В нем красавица[50] живет —

Там, на западе, живет!

ПЕСНЬ ЖЕНЫ ОБ ОСТАВЛЕННОМ РОДНОМ ДОМЕ (I III. 14)[51]

Поток выбегает к далекому Ци[52].

Стремится волна за волной.

Так сердце, тоскуя о Вэй, что ни день

Исполнено думой одной.

Прекрасные милые сестры, под стать

Нам дружный совет меж собою держать.

Нам в Цзи по дороге пришлось ночевать

И чару прощальную в Ни выпивать[53]...

Коль девушка замуж выходит, она

Отца оставляет, и братьев, и мать.

Теперь бы я теток увидеть могла

И с старшей сестрой повидаться опять!

В пути ночевать мы остались бы в Гань,

Мы б чару прощальную распили в Янь[54],

Мы б смазали медь на концах у осей,

Чтоб шли колесницы обратно живей,

Мы б скоро домчались обратно до Вэй —

Коль зла не боялись для чести своей[55]!

Одна Фэйцюань[56] в моих думах — река,

Ей вечные вздохи мои и тоска.

Там помню я Цао[57] и Сюй[58] города —

К ним сердце в печали стремилось всегда.

Коней бы запрячь мне и мчаться туда,

Чтоб скорбь разлилась, как из чаши вода!

ВЫШЕЛ Я ИЗ СЕВЕРНЫХ ВОРОТ (I, III, 15)

Вышел я из северных ворот,

В сердце боль от скорби и забот —

Беден я, нужда меня гнетет —

Никому неведом этот гнет!

Это так, и этот жребий мой

Создан небом и судьбой самой —

Что скажу, коль это жребий мой?

Службой царскою томят меня,

Многие дела теснят меня,

А приду к себе домой — опять

Все наперебой корят меня.

Это так, и этот жребий мой

Создан небом и судьбой самой —

Что скажу, коль это жребий мой?

Службы царской труд назначен мне,

Труд все больше давит плечи мне,

А приду к себе домой — опять,

Кто из близких не перечит мне?

Это так, и этот жребий мой

Создан небом и судьбой самой —

Что скажу, коль это жребий мой?

СЕВЕРНЫЙ ВЕТЕР (I, III, 16)

Северный ветер дыханьем пахнул ледяным,

Снежные хлопья упали покровом густым...

Если ты любишь, если жалеешь меня,

Руку подай мне — вместе отсюда бежим.

Можем ли ныне медлить с тобою, когда,

Все приближаясь, надвинулась грозно беда?

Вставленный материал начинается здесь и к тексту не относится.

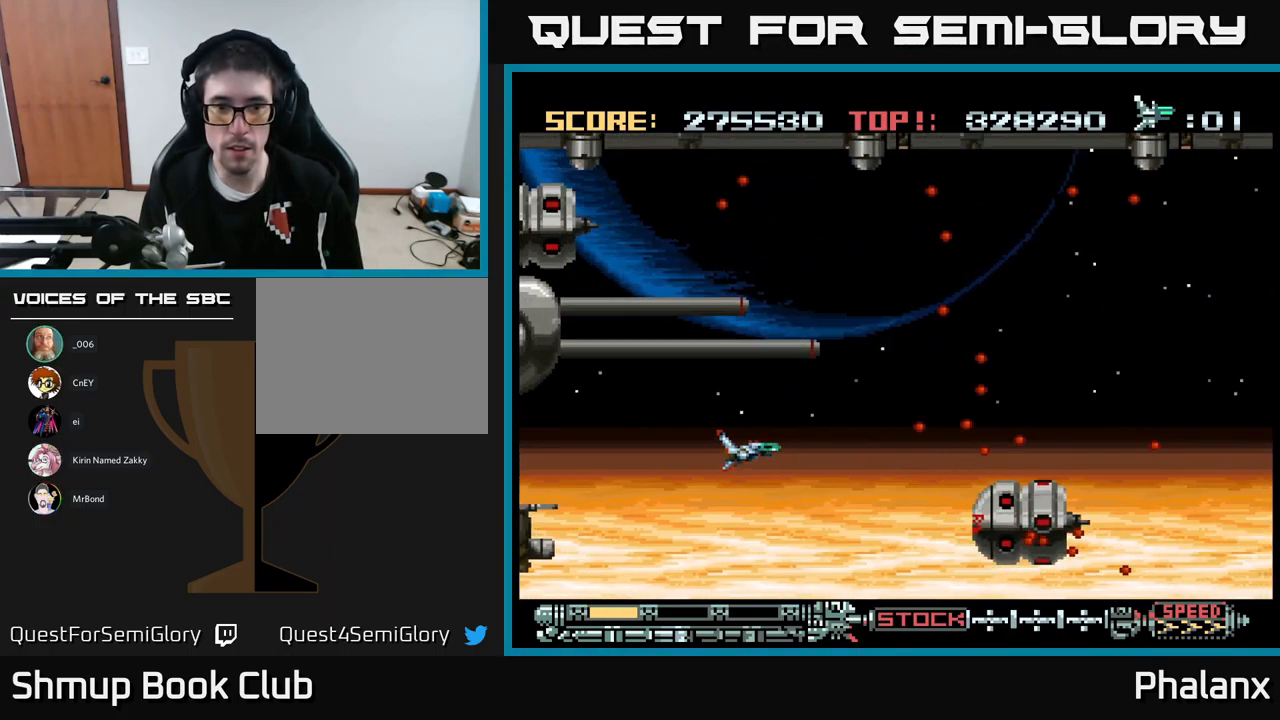
{"buttons": ["DPAD_DOWN"], "events": [[16, "DPAD_DOWN", "down"], [133, "DPAD_LEFT", "up"], [183, "DPAD_LEFT", "down"], [250, "DPAD_LEFT", "up"]]}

Северный ветер... Пронзительный слышится вой

Снежные хлопья летят над моей головой.

Если ты любишь, если жалеешь меня,

Руку подай мне — в путь мы отправимся свой.

Можем ли ныне медлить с тобою, когда,

Все приближаясь, надвинулась грозно беда?

Край этот страшный — рыжих лисиц сторона.

Признак зловещий — воронов стая черна.

Если ты любишь, если жалеешь меня,

Руку подай мне — у нас колесница одна!

Можем ли ныне медлить с тобою, когда,

Все приближаясь, надвинулась грозно беда?

ТИХАЯ ДЕВУШКА (I, III, 17)

Тихая девушка так хороша и нежна!

Там, под стеною, меня ожидает она.

Крепко люблю я, но к ней подойти не могу;

Чешешь затылок, а робость, как прежде, сильна

Тихая девушка так хороша и мила!

Красный гуань[59] в подарок она принесла.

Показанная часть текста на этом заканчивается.